--- DATA SHOWN Enclosed Below ---

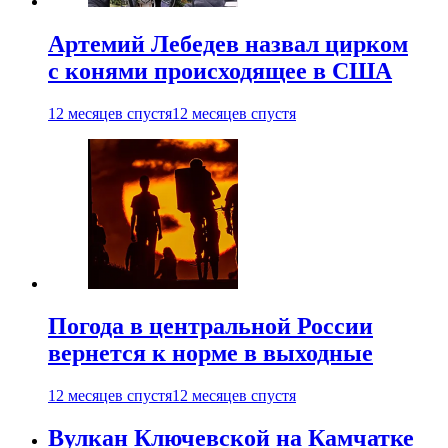
Артемий Лебедев назвал цирком
с конями происходящее в США
12 месяцев спустя
12 месяцев спустя
Погода в центральной России
вернется к норме в выходные
12 месяцев спустя
12 месяцев спустя
Вулкан Ключевской на Камчатке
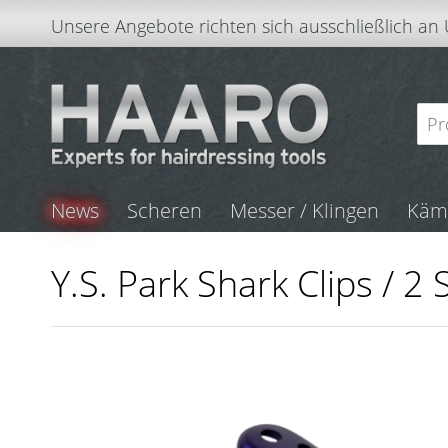
Unsere Angebote richten sich ausschließlich an
News
Scheren
Messer / Klingen
Kä
Y.S. Park Shark Clips / 2 S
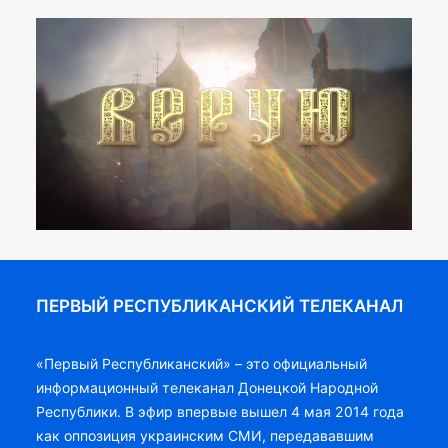
ПЕРВЫЙ РЕСПУБЛИКАНСКИЙ ТЕЛЕКАНАЛ
«Первый Республиканский» – это официальный
информационный телеканал Донецкой Народной
Республики. В эфир впервые вышел 4 мая 2014 года
как оппозиция украинским СМИ, передававшим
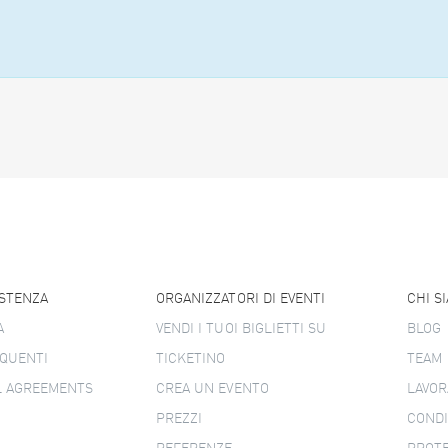
ISTENZA
ORGANIZZATORI DI EVENTI
CHI S
A
VENDI I TUOI BIGLIETTI SU
BLOG
QUENTI
TICKETINO
TEAM
L AGREEMENTS
CREA UN EVENTO
LAVOR
PREZZI
CONDI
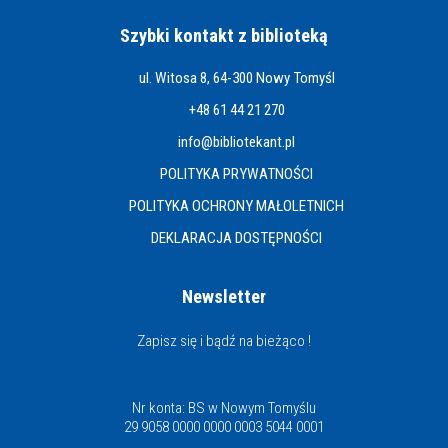
Szybki kontakt z biblioteką
ul. Witosa 8, 64-300 Nowy Tomyśl
+48 61 44 21 270
info@bibliotekant.pl
POLITYKA PRYWATNOŚCI
POLITYKA OCHRONY MAŁOLETNICH
DEKLARACJA DOSTĘPNOŚCI
Newsletter
Zapisz się i bądź na bieżąco !
Nr konta: BS w Nowym Tomyślu
29 9058 0000 0000 0003 5044 0001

--- End of Enclosed DATA SHOWN ---

■ JOB ■
Whenever the string "POLITYKA" turns up in a line above, copy that line out.

■ SOLVED PROBLEM ■
POLITYKA PRYWATNOŚCI
POLITYKA OCHRONY MAŁOLETNICH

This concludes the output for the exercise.